» Given problem
Transcribe every entry below word for word, but skip the pictures.

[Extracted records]
▼

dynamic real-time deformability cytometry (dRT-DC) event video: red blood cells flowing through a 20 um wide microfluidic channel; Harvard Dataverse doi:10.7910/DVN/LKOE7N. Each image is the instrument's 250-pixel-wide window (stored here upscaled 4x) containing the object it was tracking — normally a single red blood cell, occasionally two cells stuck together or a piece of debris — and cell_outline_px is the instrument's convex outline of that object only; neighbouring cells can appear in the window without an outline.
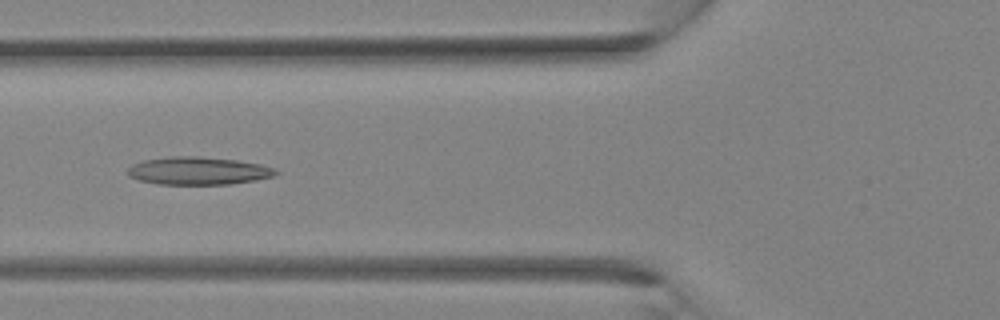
{"species": "Egyptian fruit bat (a non-hibernating species)", "species_latin": "Rousettus aegyptiacus", "temperature_condition": "room temperature", "stored_images_in_passage": 29, "camera_frame_rate_fps": 3000, "um_per_image_px": 0.085, "animal": {"sex": "female"}, "frame": {"image": 1, "passage_image": 8, "time_ms": 2.333, "image_size_px": [1000, 320], "cell_outline_px": [[280, 172], [272, 176], [256, 180], [232, 184], [160, 184], [140, 180], [128, 176], [128, 168], [132, 164], [144, 160], [172, 156], [196, 156], [236, 160], [260, 164], [276, 168]], "centroid_in_image_um": [16.87, 14.52], "position_along_channel_um": 108.9, "area_um2": 23.93}}
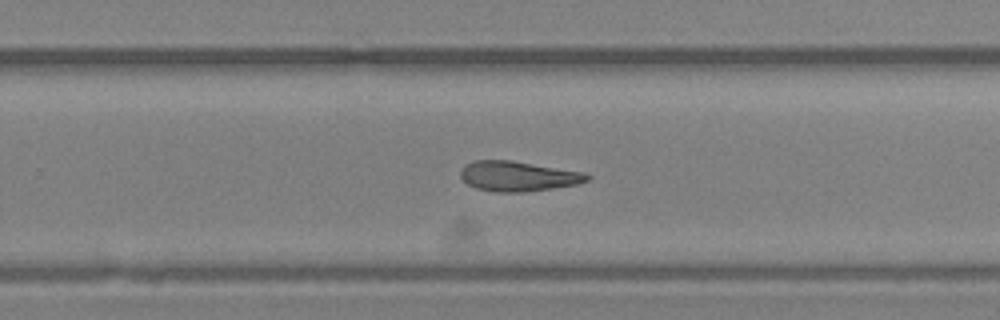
{"frame": {"image": 2, "passage_image": 17, "time_ms": 5.333, "image_size_px": [1000, 320], "cell_outline_px": [[592, 176], [588, 180], [576, 184], [552, 188], [524, 192], [496, 192], [476, 188], [468, 184], [460, 176], [460, 168], [464, 164], [472, 160], [512, 160], [584, 172]], "centroid_in_image_um": [44.0, 14.96], "position_along_channel_um": 285.8, "area_um2": 22.25}}
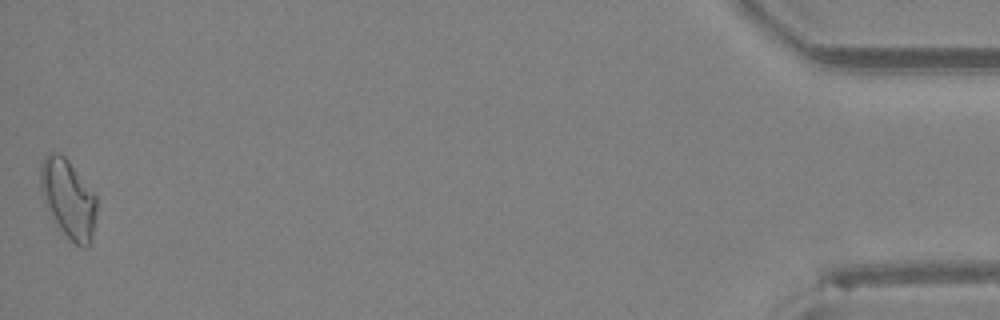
{"frame": {"image": 3, "passage_image": 29, "time_ms": 9.333, "image_size_px": [1000, 320], "cell_outline_px": [[96, 208], [92, 236], [88, 248], [80, 248], [60, 228], [52, 216], [44, 200], [40, 188], [40, 164], [44, 156], [48, 152], [60, 152], [68, 160], [96, 196]], "centroid_in_image_um": [5.79, 16.85], "position_along_channel_um": 429.4, "area_um2": 25.32}}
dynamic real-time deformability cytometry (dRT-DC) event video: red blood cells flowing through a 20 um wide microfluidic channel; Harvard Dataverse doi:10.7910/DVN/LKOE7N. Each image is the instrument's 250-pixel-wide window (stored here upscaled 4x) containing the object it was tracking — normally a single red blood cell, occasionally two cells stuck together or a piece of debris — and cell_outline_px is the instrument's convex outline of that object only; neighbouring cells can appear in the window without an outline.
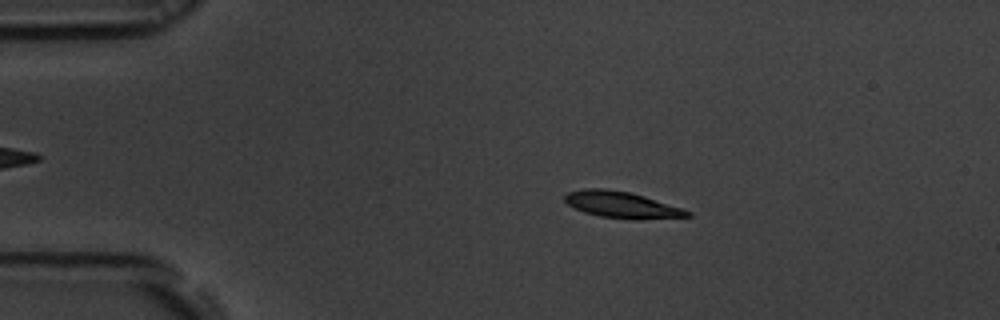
{"species": "common noctule bat (a hibernating species)", "species_latin": "Nyctalus noctula", "temperature_condition": "room temperature", "stored_images_in_passage": 55, "camera_frame_rate_fps": 3000, "um_per_image_px": 0.085, "animal": {"sex": "male", "body_mass_g": 19.5, "forearm_length_mm": 54.6}, "frame": {"image": 1, "passage_image": 10, "time_ms": 3.0, "image_size_px": [1000, 320], "cell_outline_px": [[692, 216], [640, 220], [632, 220], [600, 216], [584, 212], [568, 204], [564, 200], [564, 196], [568, 192], [584, 188], [608, 188], [628, 192], [644, 196], [684, 208], [692, 212]], "centroid_in_image_um": [52.89, 17.41], "position_along_channel_um": 32.1, "area_um2": 19.07}}
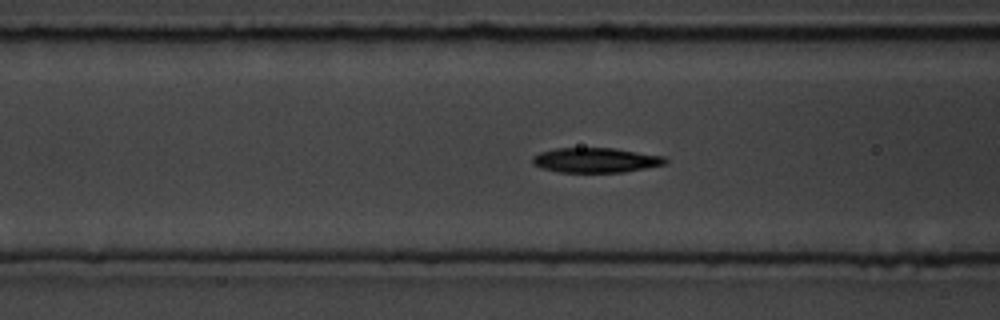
{"frame": {"image": 2, "passage_image": 21, "time_ms": 6.667, "image_size_px": [1000, 320], "cell_outline_px": [[668, 164], [624, 172], [560, 172], [540, 168], [532, 164], [532, 156], [540, 152], [556, 148], [612, 148], [664, 156], [668, 160]], "centroid_in_image_um": [50.63, 13.62], "position_along_channel_um": 116.0, "area_um2": 19.31}}
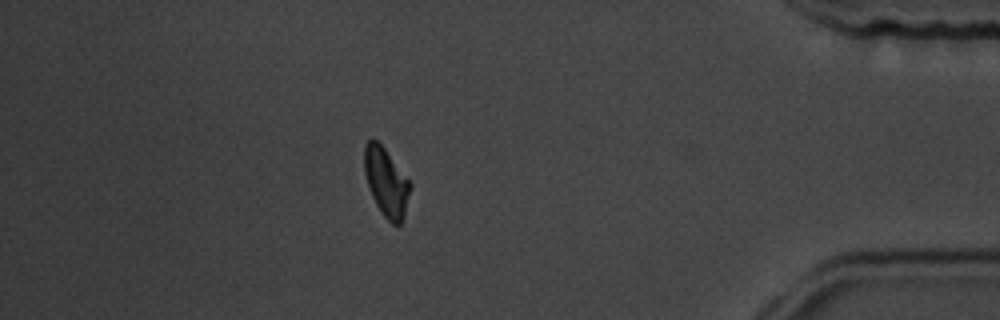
{"frame": {"image": 3, "passage_image": 48, "time_ms": 15.667, "image_size_px": [1000, 320], "cell_outline_px": [[412, 188], [404, 216], [400, 224], [392, 224], [384, 216], [376, 204], [372, 196], [364, 172], [364, 144], [372, 136], [384, 148], [412, 184]], "centroid_in_image_um": [32.83, 15.46], "position_along_channel_um": 402.4, "area_um2": 18.26}, "authors_computed_cell_mechanics": {"area_um2": 18.8428, "velocity_mm_per_s": 3.6479, "shape_relaxation_time_tau1_ms": 2.5777, "shape_relaxation_time_tau2_ms": 2.5423, "deformation_change_tau1": 0.1161, "deformation_change_tau2": 0.0722}}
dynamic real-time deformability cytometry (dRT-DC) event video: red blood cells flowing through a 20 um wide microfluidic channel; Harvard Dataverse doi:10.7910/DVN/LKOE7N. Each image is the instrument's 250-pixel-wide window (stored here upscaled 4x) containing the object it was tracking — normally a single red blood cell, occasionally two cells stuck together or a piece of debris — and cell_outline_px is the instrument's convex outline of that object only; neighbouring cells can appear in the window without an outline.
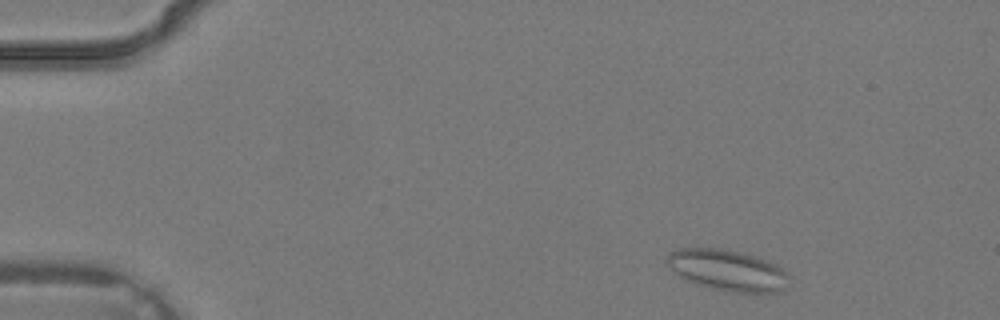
{"species": "common noctule bat (a hibernating species)", "species_latin": "Nyctalus noctula", "temperature_condition": "warm", "stored_images_in_passage": 3, "camera_frame_rate_fps": 3000, "um_per_image_px": 0.085, "animal": {"sex": "male", "body_mass_g": 19.2, "forearm_length_mm": 51.8}, "frame": {"image": 1, "passage_image": 3, "time_ms": 0.667, "image_size_px": [1000, 320], "cell_outline_px": [[788, 276], [784, 288], [780, 292], [728, 292], [696, 284], [680, 276], [668, 264], [668, 256], [672, 252], [680, 248], [720, 248], [744, 252], [768, 260], [776, 264], [788, 272]], "centroid_in_image_um": [61.89, 22.96], "position_along_channel_um": 23.1, "area_um2": 29.02}}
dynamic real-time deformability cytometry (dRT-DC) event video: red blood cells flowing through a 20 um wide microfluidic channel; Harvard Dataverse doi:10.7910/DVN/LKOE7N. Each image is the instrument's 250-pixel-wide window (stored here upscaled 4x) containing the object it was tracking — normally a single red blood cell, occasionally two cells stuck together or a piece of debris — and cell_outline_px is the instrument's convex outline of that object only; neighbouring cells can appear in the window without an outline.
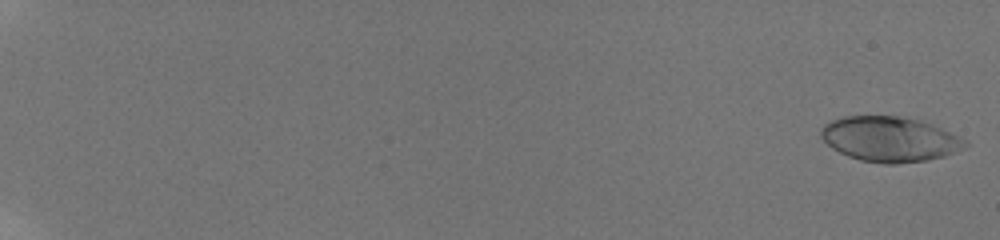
{"species": "human", "species_latin": "Homo sapiens", "temperature_condition": "room temperature", "stored_images_in_passage": 81, "camera_frame_rate_fps": 3000, "um_per_image_px": 0.085, "donor": {"sex": "male"}, "frame": {"image": 1, "passage_image": 1, "time_ms": 0.0, "image_size_px": [1000, 240], "cell_outline_px": [[968, 144], [944, 156], [924, 160], [896, 164], [884, 164], [860, 160], [848, 156], [832, 148], [820, 136], [820, 128], [824, 124], [832, 120], [844, 116], [900, 116], [920, 120], [940, 128], [968, 140]], "centroid_in_image_um": [75.58, 11.82], "position_along_channel_um": 9.4, "area_um2": 37.57}}
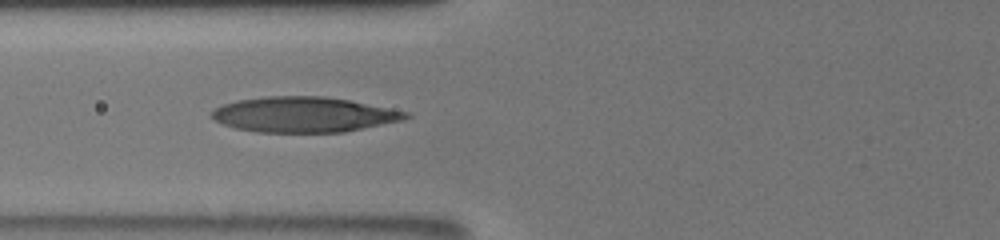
{"frame": {"image": 2, "passage_image": 38, "time_ms": 8.667, "image_size_px": [1000, 240], "cell_outline_px": [[412, 116], [404, 120], [344, 132], [256, 132], [236, 128], [224, 124], [216, 120], [212, 116], [212, 112], [216, 108], [224, 104], [236, 100], [264, 96], [324, 96], [348, 100], [408, 112]], "centroid_in_image_um": [25.84, 9.73], "position_along_channel_um": 100.0, "area_um2": 39.71}}
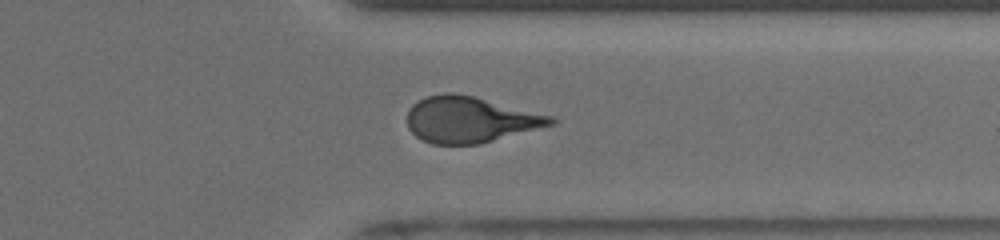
{"frame": {"image": 3, "passage_image": 68, "time_ms": 15.667, "image_size_px": [1000, 240], "cell_outline_px": [[556, 124], [480, 144], [432, 144], [416, 136], [408, 128], [408, 112], [412, 104], [428, 96], [444, 92], [452, 92], [472, 96], [556, 116]], "centroid_in_image_um": [40.0, 10.17], "position_along_channel_um": 371.4, "area_um2": 38.55}, "authors_computed_cell_mechanics": {"area_um2": 37.6856, "velocity_mm_per_s": 3.8752, "shape_relaxation_time_tau1_ms": 8.5129, "shape_relaxation_time_tau2_ms": 1.2937, "deformation_change_tau1": 0.2512, "deformation_change_tau2": 0.0858}}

▲

» Output for this task
dynamic real-time deformability cytometry (dRT-DC) event video: red blood cells flowing through a 20 um wide microfluidic channel; Harvard Dataverse doi:10.7910/DVN/LKOE7N. Each image is the instrument's 250-pixel-wide window (stored here upscaled 4x) containing the object it was tracking — normally a single red blood cell, occasionally two cells stuck together or a piece of debris — and cell_outline_px is the instrument's convex outline of that object only; neighbouring cells can appear in the window without an outline.
{"species": "Egyptian fruit bat (a non-hibernating species)", "species_latin": "Rousettus aegyptiacus", "temperature_condition": "room temperature", "stored_images_in_passage": 29, "camera_frame_rate_fps": 3000, "um_per_image_px": 0.085, "animal": {"sex": "female"}, "frame": {"image": 1, "passage_image": 8, "time_ms": 2.333, "image_size_px": [1000, 320], "cell_outline_px": [[280, 172], [272, 176], [256, 180], [232, 184], [160, 184], [140, 180], [128, 176], [128, 168], [132, 164], [144, 160], [172, 156], [196, 156], [236, 160], [260, 164], [276, 168]], "centroid_in_image_um": [16.87, 14.52], "position_along_channel_um": 108.9, "area_um2": 23.93}}
{"frame": {"image": 2, "passage_image": 17, "time_ms": 5.333, "image_size_px": [1000, 320], "cell_outline_px": [[592, 176], [588, 180], [576, 184], [552, 188], [524, 192], [496, 192], [476, 188], [468, 184], [460, 176], [460, 168], [464, 164], [472, 160], [512, 160], [584, 172]], "centroid_in_image_um": [44.0, 14.96], "position_along_channel_um": 285.8, "area_um2": 22.25}}
{"frame": {"image": 3, "passage_image": 29, "time_ms": 9.333, "image_size_px": [1000, 320], "cell_outline_px": [[96, 208], [92, 236], [88, 248], [80, 248], [60, 228], [52, 216], [44, 200], [40, 188], [40, 164], [44, 156], [48, 152], [60, 152], [68, 160], [96, 196]], "centroid_in_image_um": [5.79, 16.85], "position_along_channel_um": 429.4, "area_um2": 25.32}}
dynamic real-time deformability cytometry (dRT-DC) event video: red blood cells flowing through a 20 um wide microfluidic channel; Harvard Dataverse doi:10.7910/DVN/LKOE7N. Each image is the instrument's 250-pixel-wide window (stored here upscaled 4x) containing the object it was tracking — normally a single red blood cell, occasionally two cells stuck together or a piece of debris — and cell_outline_px is the instrument's convex outline of that object only; neighbouring cells can appear in the window without an outline.
{"species": "common noctule bat (a hibernating species)", "species_latin": "Nyctalus noctula", "temperature_condition": "room temperature", "stored_images_in_passage": 55, "camera_frame_rate_fps": 3000, "um_per_image_px": 0.085, "animal": {"sex": "male", "body_mass_g": 19.5, "forearm_length_mm": 54.6}, "frame": {"image": 1, "passage_image": 10, "time_ms": 3.0, "image_size_px": [1000, 320], "cell_outline_px": [[692, 216], [640, 220], [632, 220], [600, 216], [584, 212], [568, 204], [564, 200], [564, 196], [568, 192], [584, 188], [608, 188], [628, 192], [644, 196], [684, 208], [692, 212]], "centroid_in_image_um": [52.89, 17.41], "position_along_channel_um": 32.1, "area_um2": 19.07}}
{"frame": {"image": 2, "passage_image": 21, "time_ms": 6.667, "image_size_px": [1000, 320], "cell_outline_px": [[668, 164], [624, 172], [560, 172], [540, 168], [532, 164], [532, 156], [540, 152], [556, 148], [612, 148], [664, 156], [668, 160]], "centroid_in_image_um": [50.63, 13.62], "position_along_channel_um": 116.0, "area_um2": 19.31}}
{"frame": {"image": 3, "passage_image": 48, "time_ms": 15.667, "image_size_px": [1000, 320], "cell_outline_px": [[412, 188], [404, 216], [400, 224], [392, 224], [384, 216], [376, 204], [372, 196], [364, 172], [364, 144], [372, 136], [384, 148], [412, 184]], "centroid_in_image_um": [32.83, 15.46], "position_along_channel_um": 402.4, "area_um2": 18.26}, "authors_computed_cell_mechanics": {"area_um2": 18.8428, "velocity_mm_per_s": 3.6479, "shape_relaxation_time_tau1_ms": 2.5777, "shape_relaxation_time_tau2_ms": 2.5423, "deformation_change_tau1": 0.1161, "deformation_change_tau2": 0.0722}}
dynamic real-time deformability cytometry (dRT-DC) event video: red blood cells flowing through a 20 um wide microfluidic channel; Harvard Dataverse doi:10.7910/DVN/LKOE7N. Each image is the instrument's 250-pixel-wide window (stored here upscaled 4x) containing the object it was tracking — normally a single red blood cell, occasionally two cells stuck together or a piece of debris — and cell_outline_px is the instrument's convex outline of that object only; neighbouring cells can appear in the window without an outline.
{"species": "common noctule bat (a hibernating species)", "species_latin": "Nyctalus noctula", "temperature_condition": "warm", "stored_images_in_passage": 3, "camera_frame_rate_fps": 3000, "um_per_image_px": 0.085, "animal": {"sex": "male", "body_mass_g": 19.2, "forearm_length_mm": 51.8}, "frame": {"image": 1, "passage_image": 3, "time_ms": 0.667, "image_size_px": [1000, 320], "cell_outline_px": [[788, 276], [784, 288], [780, 292], [728, 292], [696, 284], [680, 276], [668, 264], [668, 256], [672, 252], [680, 248], [720, 248], [744, 252], [768, 260], [776, 264], [788, 272]], "centroid_in_image_um": [61.89, 22.96], "position_along_channel_um": 23.1, "area_um2": 29.02}}
dynamic real-time deformability cytometry (dRT-DC) event video: red blood cells flowing through a 20 um wide microfluidic channel; Harvard Dataverse doi:10.7910/DVN/LKOE7N. Each image is the instrument's 250-pixel-wide window (stored here upscaled 4x) containing the object it was tracking — normally a single red blood cell, occasionally two cells stuck together or a piece of debris — and cell_outline_px is the instrument's convex outline of that object only; neighbouring cells can appear in the window without an outline.
{"species": "human", "species_latin": "Homo sapiens", "temperature_condition": "room temperature", "stored_images_in_passage": 81, "camera_frame_rate_fps": 3000, "um_per_image_px": 0.085, "donor": {"sex": "male"}, "frame": {"image": 1, "passage_image": 1, "time_ms": 0.0, "image_size_px": [1000, 240], "cell_outline_px": [[968, 144], [944, 156], [924, 160], [896, 164], [884, 164], [860, 160], [848, 156], [832, 148], [820, 136], [820, 128], [824, 124], [832, 120], [844, 116], [900, 116], [920, 120], [940, 128], [968, 140]], "centroid_in_image_um": [75.58, 11.82], "position_along_channel_um": 9.4, "area_um2": 37.57}}
{"frame": {"image": 2, "passage_image": 38, "time_ms": 8.667, "image_size_px": [1000, 240], "cell_outline_px": [[412, 116], [404, 120], [344, 132], [256, 132], [236, 128], [224, 124], [216, 120], [212, 116], [212, 112], [216, 108], [224, 104], [236, 100], [264, 96], [324, 96], [348, 100], [408, 112]], "centroid_in_image_um": [25.84, 9.73], "position_along_channel_um": 100.0, "area_um2": 39.71}}
{"frame": {"image": 3, "passage_image": 68, "time_ms": 15.667, "image_size_px": [1000, 240], "cell_outline_px": [[556, 124], [480, 144], [432, 144], [416, 136], [408, 128], [408, 112], [412, 104], [428, 96], [444, 92], [452, 92], [472, 96], [556, 116]], "centroid_in_image_um": [40.0, 10.17], "position_along_channel_um": 371.4, "area_um2": 38.55}, "authors_computed_cell_mechanics": {"area_um2": 37.6856, "velocity_mm_per_s": 3.8752, "shape_relaxation_time_tau1_ms": 8.5129, "shape_relaxation_time_tau2_ms": 1.2937, "deformation_change_tau1": 0.2512, "deformation_change_tau2": 0.0858}}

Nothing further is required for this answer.